1993 novel by Sherwood Smith

Wren's Quest is a 1993 fantasy novel by American author Sherwood Smith,' the sequel to Wren to the Rescue, and provides further background and character-development leading into Wren's War.

==Plot summary==
Hawk Rhiscarlan attempts to gain favor with Andreus of Senna Lirwan by succeeding where Andreus was foiled in Wren to the Rescue. Tyron is deployed in the guise of a dog in order to gain reconnaissance among the nobles of Cantirmoor which might reveal who is behind the trouble, but is captured by Hawk. During this time, unaware of the new plot afoot, Wren ventures to the records center for the Siradi border guards who found her in a brigand-devastated trade caravan as a very young child. Wren is accompanied by Connor Shaltar for protection in case of any trouble, though that idea was hatched by Leila and Queen Astren of Meldrith to allow Connor to avoid confinement by his uncle Fortian Rhismordith to a particular vacation house as punishment for his tendency to socialize with stage performers.
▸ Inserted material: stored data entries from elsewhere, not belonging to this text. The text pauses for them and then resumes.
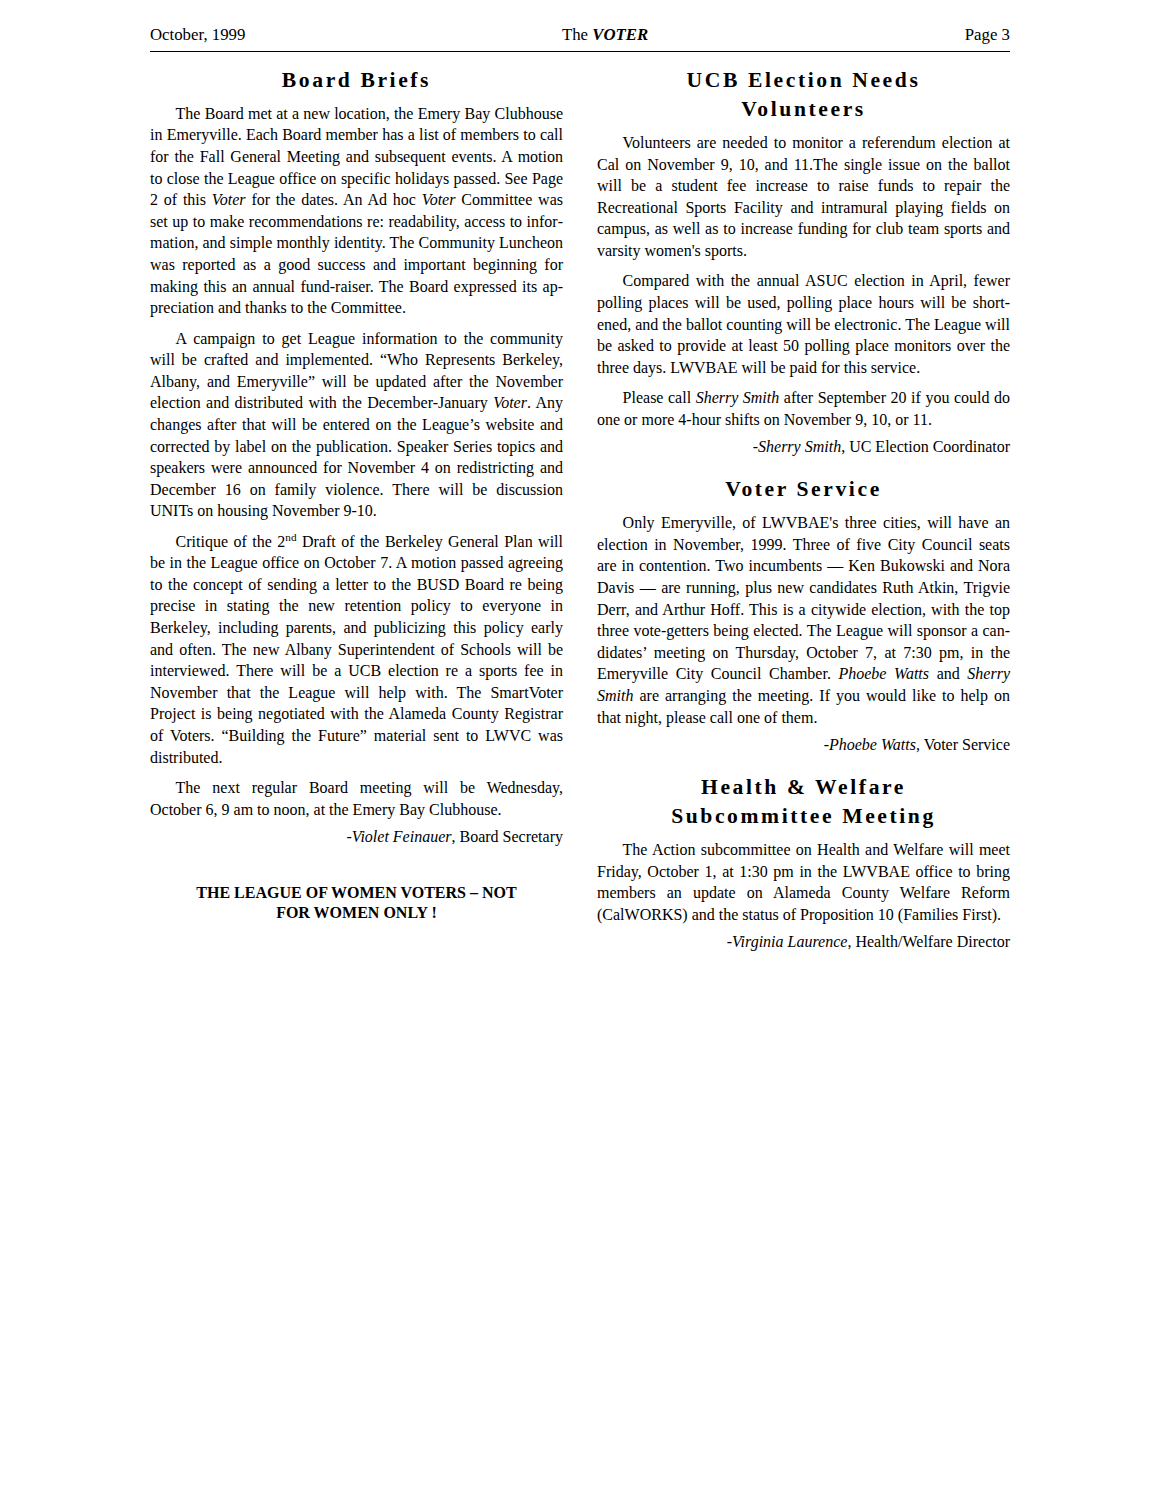October, 1999
The VOTER
Page 3
Board Briefs
The Board met at a new location, the Emery Bay Clubhouse in Emeryville. Each Board member has a list of members to call for the Fall General Meeting and subsequent events. A motion to close the League office on specific holidays passed. See Page 2 of this Voter for the dates. An Ad hoc Voter Committee was set up to make recommendations re: readability, access to information, and simple monthly identity. The Community Luncheon was reported as a good success and important beginning for making this an annual fund-raiser. The Board expressed its appreciation and thanks to the Committee.
A campaign to get League information to the community will be crafted and implemented. “Who Represents Berkeley, Albany, and Emeryville” will be updated after the November election and distributed with the December-January Voter. Any changes after that will be entered on the League’s website and corrected by label on the publication. Speaker Series topics and speakers were announced for November 4 on redistricting and December 16 on family violence. There will be discussion UNITs on housing November 9-10.
Critique of the 2nd Draft of the Berkeley General Plan will be in the League office on October 7. A motion passed agreeing to the concept of sending a letter to the BUSD Board re being precise in stating the new retention policy to everyone in Berkeley, including parents, and publicizing this policy early and often. The new Albany Superintendent of Schools will be interviewed. There will be a UCB election re a sports fee in November that the League will help with. The SmartVoter Project is being negotiated with the Alameda County Registrar of Voters. “Building the Future” material sent to LWVC was distributed.
The next regular Board meeting will be Wednesday, October 6, 9 am to noon, at the Emery Bay Clubhouse.
-Violet Feinauer, Board Secretary
THE LEAGUE OF WOMEN VOTERS – NOT
FOR WOMEN ONLY !
UCB Election Needs
Volunteers
Volunteers are needed to monitor a referendum election at Cal on November 9, 10, and 11.The single issue on the ballot will be a student fee increase to raise funds to repair the Recreational Sports Facility and intramural playing fields on campus, as well as to increase funding for club team sports and varsity women's sports.
Compared with the annual ASUC election in April, fewer polling places will be used, polling place hours will be shortened, and the ballot counting will be electronic. The League will be asked to provide at least 50 polling place monitors over the three days. LWVBAE will be paid for this service.
Please call Sherry Smith after September 20 if you could do one or more 4-hour shifts on November 9, 10, or 11.
-Sherry Smith, UC Election Coordinator
Voter Service
Only Emeryville, of LWVBAE's three cities, will have an election in November, 1999. Three of five City Council seats are in contention. Two incumbents — Ken Bukowski and Nora Davis — are running, plus new candidates Ruth Atkin, Trigvie Derr, and Arthur Hoff. This is a citywide election, with the top three vote-getters being elected. The League will sponsor a candidates’ meeting on Thursday, October 7, at 7:30 pm, in the Emeryville City Council Chamber. Phoebe Watts and Sherry Smith are arranging the meeting. If you would like to help on that night, please call one of them.
-Phoebe Watts, Voter Service
Health & Welfare
Subcommittee Meeting
The Action subcommittee on Health and Welfare will meet Friday, October 1, at 1:30 pm in the LWVBAE office to bring members an update on Alameda County Welfare Reform (CalWORKS) and the status of Proposition 10 (Families First).
-Virginia Laurence, Health/Welfare Director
Excursion into such remote territory fails to spare the pair form the interesting times, however, as they are forthwith pursued incessantly yet intermittently by mysterious and vaguely menacing couriers clothed in blue, culminating in an entire forest fire being levied as an attack against the protagonists, which Connor manages to dispel though an exertion of his own manner of magic, which leaves him prostrate and asleep for two full days.

Upon regaining consciousness, Connor discovers his location to have changed to that of a stone fortification of considerable vintage, whereupon Wren briefs him regarding the elapsed time and the fact that this is indeed the Siradi border-guard records center, as well as one of their command posts.